Well, its only really a problem if you're poor. Rich people don't care - IPs are still cheap enough when you live in a wealthy country & have a decent job.

The people affected by IP address exhaustion are largely the exact set of people who can't do anything about it.






Remember rich people wants to sell stuff to poor people, so if it's a problem for poor people then it's also a problem for the rich.

True. But CG-NAT is mostly fine for disempowered consumers.

What country is that where poor people can’t afford an IP address? Is it a real place?

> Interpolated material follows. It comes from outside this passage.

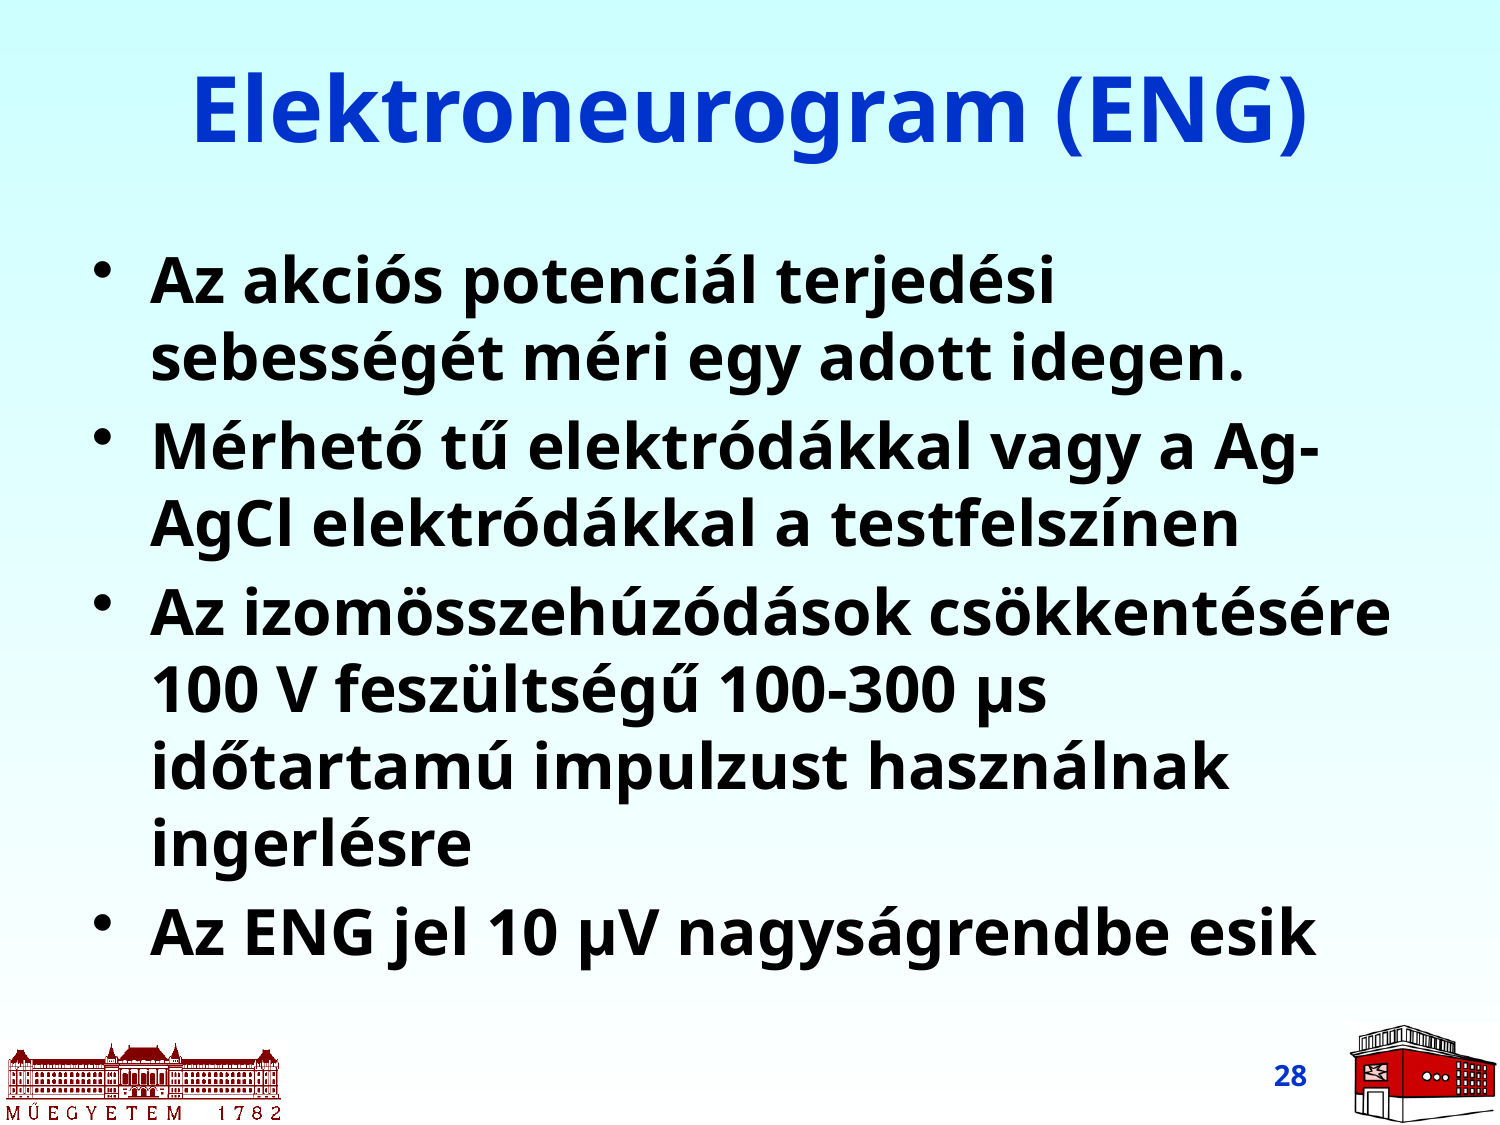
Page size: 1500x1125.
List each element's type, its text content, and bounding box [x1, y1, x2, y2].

From the article, IPv4 only has 3.03 billion unique, routable addresses. The world population is 8.2 billion. So there's only enough IPv4 addresses for 1 unique address per 3 people on the planet. But of course, in reality, huge swathes of the IP address range are held by big companies (like amazon), universities and the US military.

Its very common for whole streets or neighbourhoods to collectively share a single IPv4 address. Its required, as a result of simple math.

You'll even see this in some parts of the US and UK.


What you're saying is similar to "there's limited amount of SWIFT codes", not enough for each person on earth, so each person cannot have their own bank to receive money transfers.

True, but each person does not need to have their own bank to send or receive money, they can have an account within a bank of their preference, and use that extra information to route money transfers precisely.

"But they can't route money directly" — most people will never need to.


Yeah I hear the argument that CG-NAT is fine for most people. It’s true, but kinda sad. It means most people won’t be able to run home servers, or learn to be the server for a multiplayer video game, or all sorts of other things I took for granted when learning the craft. It kinda locks in, technically, the consumer and producer relationship between computers on the internet. And for no good technical reason - just a quirk of history. CGNAT is usable; but it’s sad.

In reality an IP address costs about $2 a month at market rates.

Because of two technologies

1) CG-NAT

2) IPv6

You literally can not have one unique IPv4 address per mobile phone.


So? Is your argument that it’s so cheap that everyone should get an IP? That would be mathematically impossible.

If more people wanted an IP, the price would just rise. The same percentage of people (less than 1/3) would have one. They would just pay more.

It’s like buying land in a city like SF. Demand can change the price, but the supply remains the same.


The argument is that migrating to IPv6 isn't worth anyone's time. (Except for maybe CG-NAT operators.)

The number of people behind CGNAT is huge and rising. It's collectively worth it. And really not that much effort. (If your internal business network is sufficiently entrenched you don't have to change it.)